Hello, and welcome to what we're calling here the evolution of populations. Now in this video, we're just going to give an overview of those concepts that we're going to go into in a lot more detail coming up, but we just want to paint this picture so you understand how all the pieces fit together. Now we've previously said that we define evolution as a change in a population over time, but we want to note here that you can sort of study evolution at different scales. You can see how it happens at sort of large changes over long periods of time, and we call that macroevolution. These large changes that take a long time to happen.
That's sort of things like thinking of birds evolving from their dinosaur ancestors or, you know, maybe looking at tigers and lions and wondering what caused these two species to be different from each other since they evolved from a common ancestor. Well, in contrast, we can look at what we sometimes call microevolution, and that's going to be these small changes that take a very short time. I kind of think of this as sort of the everyday evolution that's happening out there in the wild, sort of as we speak. That's going to be the focus of this section. Alright, so we have this example here where we have the white and brown rabbits, and we see the fox catching that white rabbit.
And we want to understand here though that for this section, the variation that we really want to focus in on is not the color, but those genes and the alleles that underlie that color variation. So here I've laid over the different chromosomes, and we can see that there's a big A allele or a little A allele that causes that different brown or white color variation. So in this section, what's going to be interesting is not that the fox caught the white rabbit, but that the fox removed specific alleles from the population. Alright. To see what I'm talking about, we're actually going to sort of refine our definition for evolution here.
It's still a change in a population over time, but how we're going to measure that change, we're going to say evolution is a change in allele frequency. Remember, an allele is just those different variants. We'll say here variants of a gene. So if one allele becomes more common over time or less common over time, that is going to be our measure that the population has evolved. So what we're talking about here, obviously, we said populations require variation, evolution requires variation, but specifically we want to focus in on that genetic variation.
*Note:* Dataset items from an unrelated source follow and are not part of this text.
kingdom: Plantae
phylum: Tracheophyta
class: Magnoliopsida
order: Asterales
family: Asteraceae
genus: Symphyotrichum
Genetic variation. And by that, we mean the population needs multiple alleles. Alright. So where do multiple alleles come from? Well, new alleles are introduced through mutation, and mutation is definitely something that we will be focusing on in this section.
But once a new allele enters a population, it might become more common, or it might become less common and just be lost from the population. That's going to depend on different evolutionary mechanisms. So we're going to talk about 3 of them: natural selection, genetic drift, and gene flow. Alright. I've talked about natural selection before, but we're going to say here that, you know, evolution is caused by natural selection when certain alleles make it more likely that individuals reproduce.
Now you can say survive and reproduce, but remember, survival is important because if you survive, you get to reproduce and pass on those alleles. And those organisms that are reproducing more pass on their alleles more. That will cause a change in allele frequency. Alright. But not everything's due to natural selection. Some change is just random change, and that we call genetic drift. So genetic drift, we're going to say here, these are random changes to allele frequency. Right? Nature is a wild and crazy place. Sometimes things die for random reasons, sort of probability doesn't always work out the way you think it should.
When that happens, we call it genetic drift. Finally, we have gene flow, and gene flow is just the movement of alleles between populations. So if one population, sort of, individuals from one population move into another and they bring different alleles with them, that'll change the allele frequency in that sort of second population, and that we will call evolution. Alright, the stuff that we're talking about here really came together in what we call the modern synthesis. And we call it the modern synthesis, but this actually happened at the beginning of the 1900s, and it's when people combined Darwinian evolution and Mendelian genetics.
Remember, Mendel and Darwin did their work actually about the same time, but people didn't rediscover Mendel's work until the 1900s, the early 1900s. And that's when people sort of understood that these ideas of genes and alleles, that's what was causing what Darwin was talking about. And so people put those together, that they used a lot of math to figure out how all these different things work, and that sort of spawned the field of what we're going to call here population genetics. Population genetics is the study of processes that affect genes at the population level. Right?
So where Mendelian genetics worries about sort of single crosses. Here, we want to really take that whole population view and think about how these alleles and genes are changing throughout whole populations. That's what we've been doing in this section. We're going to practice it more coming up. It'll be fun, and I'll see you there.